À Centraide, on soutient beaucoup le secteur de la persévérance scolaire
, renchérit Marie-Lyne Brunet. Au début de la pandémie, il s’agissait plus d’une perte de repères chez les jeunes. Mais là, on voit vraiment une démotivation, un désengagement, une fatigue de l'écran, aussi, pour certaines populations.
« On le voit, déjà, il y a une différence de 10 points de pourcentage dans les taux de réussite entre les milieux favorisés et les milieux défavorisés. C'est sûr que cet écart-là va s'accentuer à cause de la pandémie. »
En milieu défavorisé, souvent, il n’y a pas de connexion Internet à domicile, un manque d'espace de travail, les parents qui ne sont pas disponibles pour soutenir les jeunes par rapport à leur parcours scolaire, et parfois une méconnaissance du système scolaire et de la langue. Donc, tout ça vient accentuer la difficulté de parcours scolaire de certains jeunes en ce moment
, décrit Mme Brunet.
Si on regarde au niveau populationnel, il y en a qui vont probablement s'en sortir très bien. Peut-être même que certains vont en avoir des bénéfices. Il y en a d’autres qui vont souffrir un peu, moyennement, temporairement. Puis il y en a qui vont avoir des problèmes à long terme plus sérieux qui auront des impacts sur leur trajectoire
, observe Sylvana Côté, professeure à l’École de santé publique de l’Université de Montréal qui est à la tête du nouvel Observatoire sur l’éducation et la santé des enfants.

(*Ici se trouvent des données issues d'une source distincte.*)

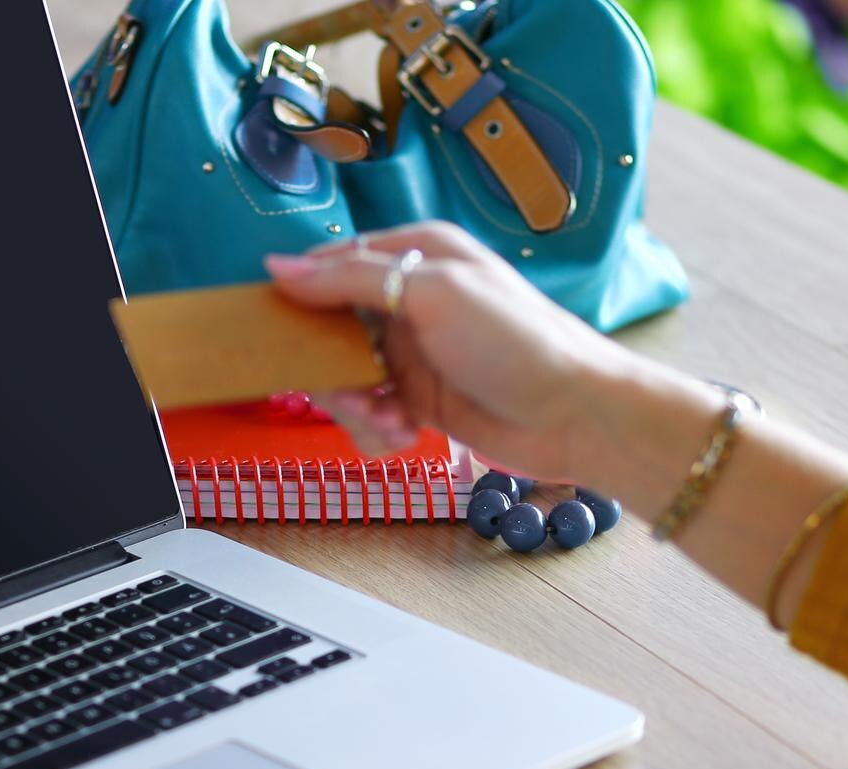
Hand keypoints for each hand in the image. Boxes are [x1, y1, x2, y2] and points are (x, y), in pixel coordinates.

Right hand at [265, 222, 650, 480]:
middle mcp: (408, 301)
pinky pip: (369, 413)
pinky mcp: (418, 400)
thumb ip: (352, 279)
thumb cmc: (514, 340)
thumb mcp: (432, 292)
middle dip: (329, 368)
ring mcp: (412, 353)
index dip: (300, 297)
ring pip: (344, 378)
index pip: (332, 265)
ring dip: (355, 406)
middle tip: (353, 392)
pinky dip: (376, 429)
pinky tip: (403, 435)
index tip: (273, 329)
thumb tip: (278, 266)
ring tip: (389, 420)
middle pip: (329, 329)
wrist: (575, 414)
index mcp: (416, 254)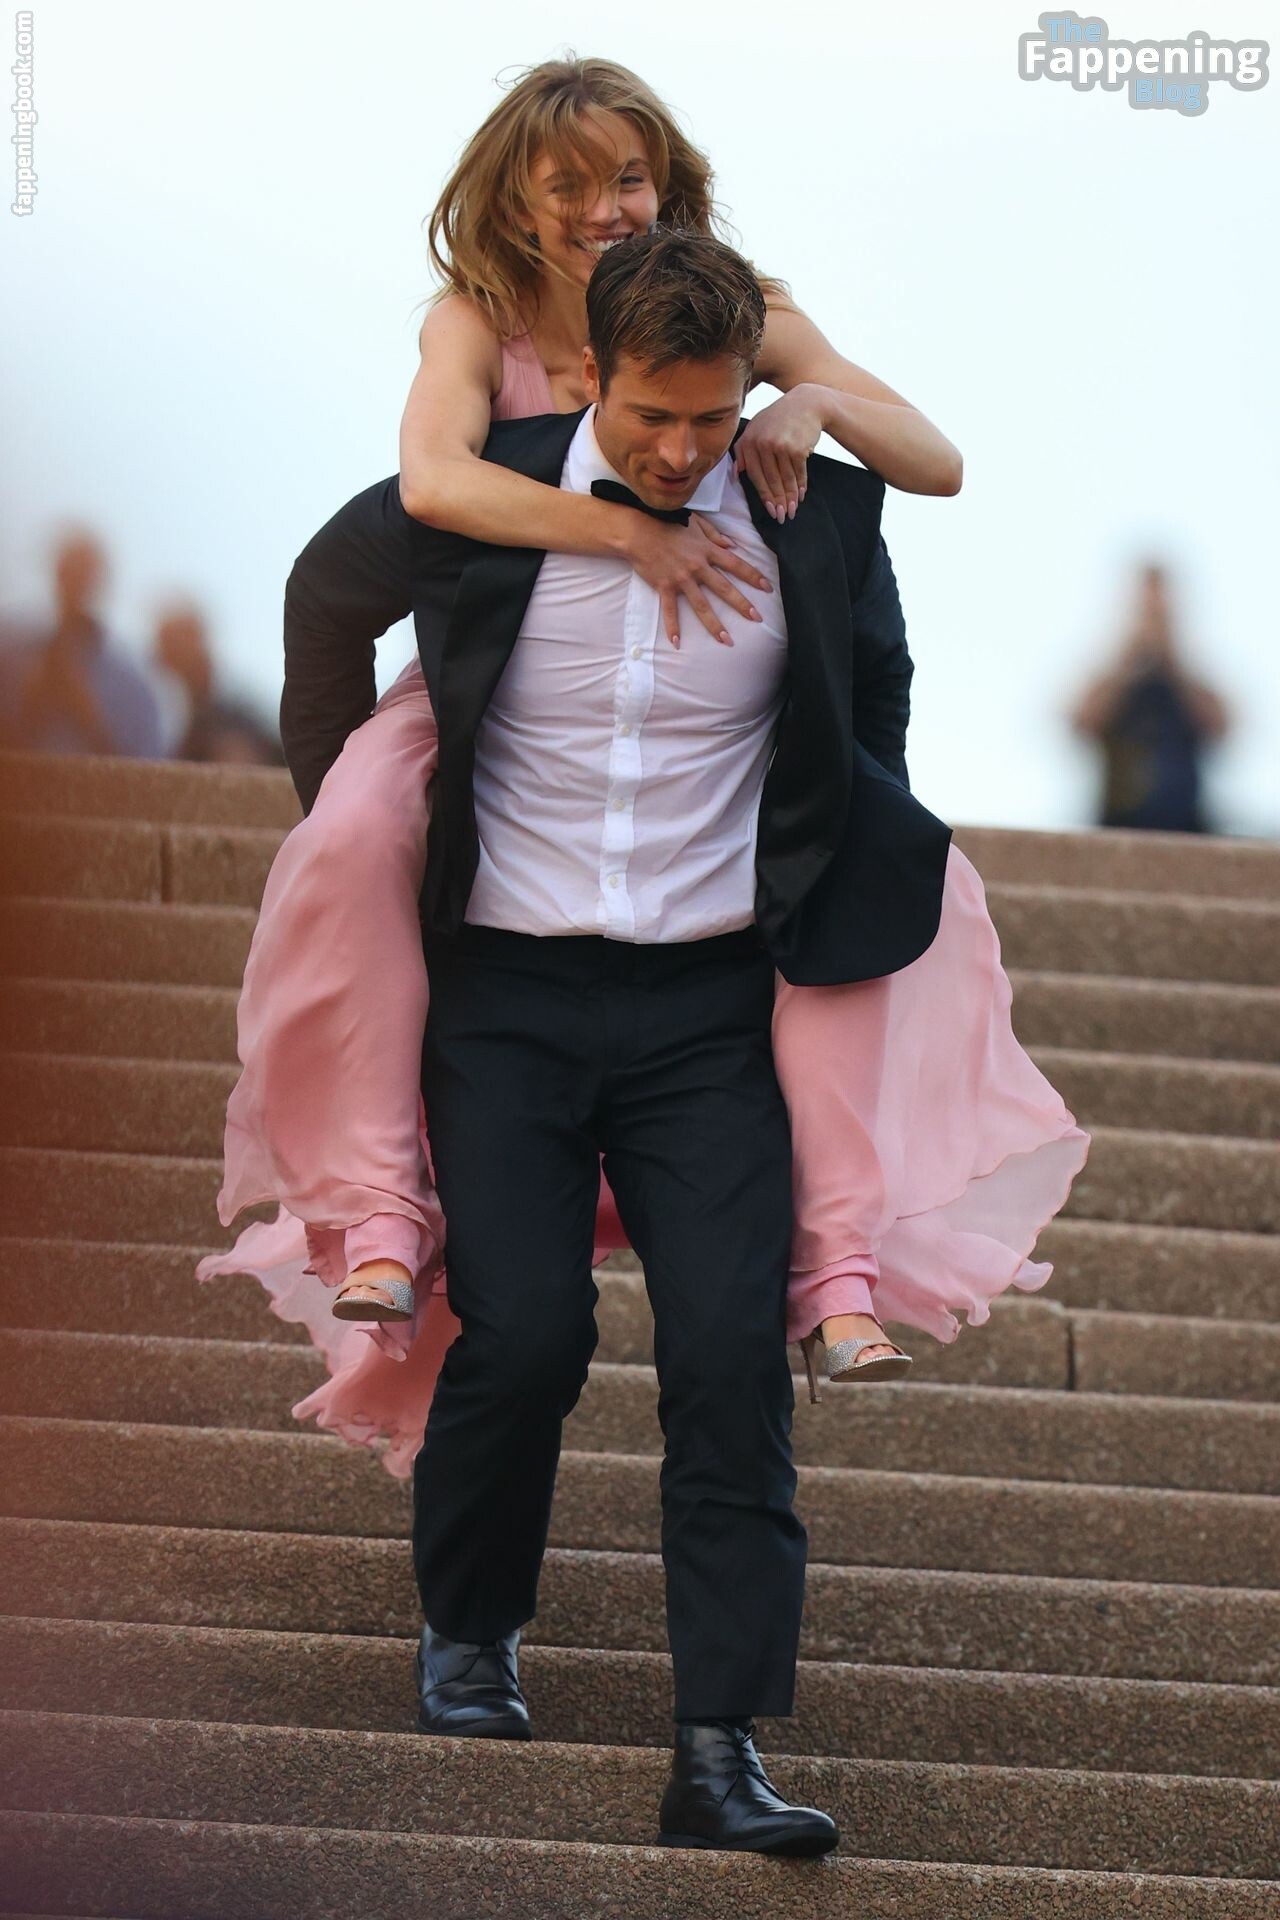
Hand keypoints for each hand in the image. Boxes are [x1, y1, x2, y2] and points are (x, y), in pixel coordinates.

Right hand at [624, 512, 773, 648]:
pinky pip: (670, 610)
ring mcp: (681, 579)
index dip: (753, 576)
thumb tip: (733, 545)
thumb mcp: (696, 522)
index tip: (767, 588)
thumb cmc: (667, 522)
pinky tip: (676, 643)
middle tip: (757, 619)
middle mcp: (698, 567)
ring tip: (726, 641)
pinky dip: (672, 627)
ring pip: (702, 605)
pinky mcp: (664, 586)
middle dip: (742, 605)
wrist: (639, 530)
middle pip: (724, 589)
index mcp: (707, 550)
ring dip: (715, 625)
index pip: (736, 565)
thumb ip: (715, 535)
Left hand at [733, 385, 826, 520]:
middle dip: (777, 501)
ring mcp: (780, 445)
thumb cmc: (780, 419)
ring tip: (793, 510)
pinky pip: (798, 473)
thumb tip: (737, 473)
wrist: (806, 403)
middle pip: (770, 480)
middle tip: (782, 516)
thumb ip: (744, 449)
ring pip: (785, 479)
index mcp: (749, 440)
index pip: (754, 475)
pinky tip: (802, 495)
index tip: (770, 510)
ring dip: (790, 497)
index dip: (763, 495)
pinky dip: (801, 485)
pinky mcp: (797, 448)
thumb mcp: (757, 427)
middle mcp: (762, 443)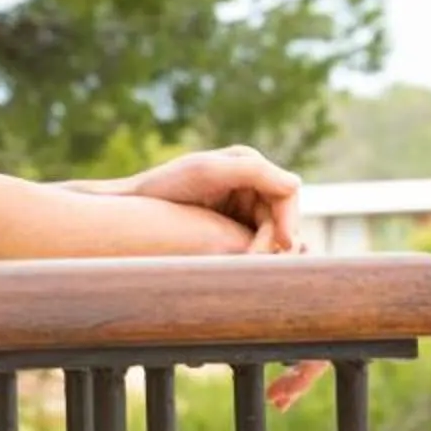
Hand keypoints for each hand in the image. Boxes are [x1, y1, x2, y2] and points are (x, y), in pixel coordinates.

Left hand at [122, 145, 302, 253]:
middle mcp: (249, 182)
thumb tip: (296, 183)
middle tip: (257, 262)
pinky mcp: (231, 225)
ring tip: (249, 266)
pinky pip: (255, 241)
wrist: (134, 207)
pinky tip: (247, 267)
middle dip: (275, 239)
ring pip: (271, 232)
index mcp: (248, 163)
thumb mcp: (207, 173)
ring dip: (266, 250)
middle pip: (282, 215)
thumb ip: (252, 172)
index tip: (281, 245)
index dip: (289, 218)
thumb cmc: (165, 185)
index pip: (286, 192)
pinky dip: (255, 254)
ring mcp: (241, 205)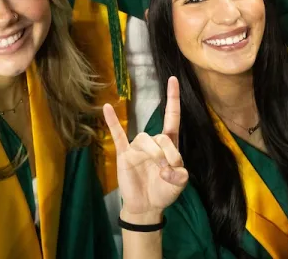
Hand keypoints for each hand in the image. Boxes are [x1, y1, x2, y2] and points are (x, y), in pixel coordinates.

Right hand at [104, 77, 187, 218]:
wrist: (146, 207)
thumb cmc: (164, 191)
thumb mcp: (180, 183)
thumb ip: (180, 173)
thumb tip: (167, 168)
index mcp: (168, 143)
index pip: (172, 116)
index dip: (173, 98)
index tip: (173, 79)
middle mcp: (153, 141)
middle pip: (161, 136)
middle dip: (168, 152)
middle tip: (168, 171)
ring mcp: (137, 147)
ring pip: (145, 139)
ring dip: (154, 153)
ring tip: (159, 169)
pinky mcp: (124, 154)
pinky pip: (117, 135)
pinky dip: (112, 122)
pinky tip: (106, 108)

Ce qui m'inquiétait, c'était quand les écoles et les garderies étaient fermées. Le stress que vivaient les familles, et le fait d'être ensemble 24 heures sur 24. Ça, c'est tellement exigeant sur toute la famille. Je trouvais ça vraiment inquiétant pour celles qui vivent dans des conditions difficiles, de précarité économique et de santé mentale
, se souvient-elle.
« Je suis vraiment ravie des décisions du gouvernement de garder les écoles ouvertes. Si vous saviez le nombre d'endroits dans le monde actuellement où les restaurants sont ouverts et les écoles sont fermées! »
L’école, c'est la mesure pour réduire les inégalités. Parce que tout découle de ça : les repas scolaires, le soutien, l'environnement social, les enseignants. C'est une économie en soi et c'est le filet social le plus important
, souligne Mme Côté.
Pour l’avenir, il faudra prioriser les besoins, insiste-t-elle, et mettre en place des ressources plus légères qui s’adresseront à un plus grand nombre de jeunes, parce que les défis seront grands.
Ce n’est pas tout le monde qui va pouvoir aller voir l'orthopédagogue, l'ergothérapeute. Déjà c'est saturé
, dit-elle. Alors, il s’agit d'avoir des mesures comme le tutorat, même si celle-ci est critiquée en ce moment. Ça va aider. Mais il faudra faire un bon suivi des effets, poursuit-elle.
Ce n’est pas la première crise que les humains traversent. Mais il faut regarder tout ça de près pour offrir du soutien à ceux qui vont en avoir besoin, pour être sûrs qu'il n'y en a pas qui aient écopé très dur sans qu’on ne s’en soit occupés. Et ne pas trop s’en faire avec la performance scolaire.
Il ne faut pas oublier que les enfants d’aujourd’hui sont les parents de demain, conclut de son côté Louise Potvin. Les inégalités et les vulnérabilités s'accroissant au fil de la vie [il faut que tous acquièrent] les outils pour le monde qui est de plus en plus complexe.